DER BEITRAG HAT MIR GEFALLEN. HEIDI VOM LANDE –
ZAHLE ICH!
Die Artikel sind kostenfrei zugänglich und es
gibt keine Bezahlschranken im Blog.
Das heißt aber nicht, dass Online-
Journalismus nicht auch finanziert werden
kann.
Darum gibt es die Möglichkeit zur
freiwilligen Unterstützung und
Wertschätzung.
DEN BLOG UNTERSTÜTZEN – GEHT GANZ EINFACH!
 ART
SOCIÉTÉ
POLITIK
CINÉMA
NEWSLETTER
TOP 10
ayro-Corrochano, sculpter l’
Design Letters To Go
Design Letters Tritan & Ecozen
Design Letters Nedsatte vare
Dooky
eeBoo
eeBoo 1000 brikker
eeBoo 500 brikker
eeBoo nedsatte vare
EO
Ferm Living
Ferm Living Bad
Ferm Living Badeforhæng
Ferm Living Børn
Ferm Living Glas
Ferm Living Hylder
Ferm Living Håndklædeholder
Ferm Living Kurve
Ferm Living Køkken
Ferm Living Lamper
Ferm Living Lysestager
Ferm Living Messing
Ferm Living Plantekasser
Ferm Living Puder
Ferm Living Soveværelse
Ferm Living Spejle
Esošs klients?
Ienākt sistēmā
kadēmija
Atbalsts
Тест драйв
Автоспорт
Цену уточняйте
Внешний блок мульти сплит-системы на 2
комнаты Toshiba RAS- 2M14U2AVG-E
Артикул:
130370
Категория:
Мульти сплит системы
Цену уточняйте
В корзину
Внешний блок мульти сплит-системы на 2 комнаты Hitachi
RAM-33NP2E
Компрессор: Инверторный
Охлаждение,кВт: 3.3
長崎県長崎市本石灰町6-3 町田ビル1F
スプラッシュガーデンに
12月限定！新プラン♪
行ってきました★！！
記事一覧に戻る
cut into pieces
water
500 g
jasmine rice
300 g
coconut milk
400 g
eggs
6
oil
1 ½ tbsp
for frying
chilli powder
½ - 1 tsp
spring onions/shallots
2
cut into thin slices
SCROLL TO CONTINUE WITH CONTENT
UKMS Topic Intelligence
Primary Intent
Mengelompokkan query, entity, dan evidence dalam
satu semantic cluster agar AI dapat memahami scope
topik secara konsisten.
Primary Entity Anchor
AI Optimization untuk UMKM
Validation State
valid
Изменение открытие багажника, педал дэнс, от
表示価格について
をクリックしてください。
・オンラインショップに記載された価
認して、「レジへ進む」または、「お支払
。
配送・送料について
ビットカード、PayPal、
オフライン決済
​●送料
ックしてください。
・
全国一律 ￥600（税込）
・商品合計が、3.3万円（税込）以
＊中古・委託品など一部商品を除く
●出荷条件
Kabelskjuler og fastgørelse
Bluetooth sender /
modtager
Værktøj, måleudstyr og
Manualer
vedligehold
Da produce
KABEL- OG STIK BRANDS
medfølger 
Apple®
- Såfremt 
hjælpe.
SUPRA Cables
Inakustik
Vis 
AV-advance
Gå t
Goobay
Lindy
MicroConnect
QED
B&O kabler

________________

• Instructions to follow
Only the lines with the string "brikker" are wanted; pick them out of the records above and copy them.

• Your response
eeBoo 1000 brikker
eeBoo 500 brikker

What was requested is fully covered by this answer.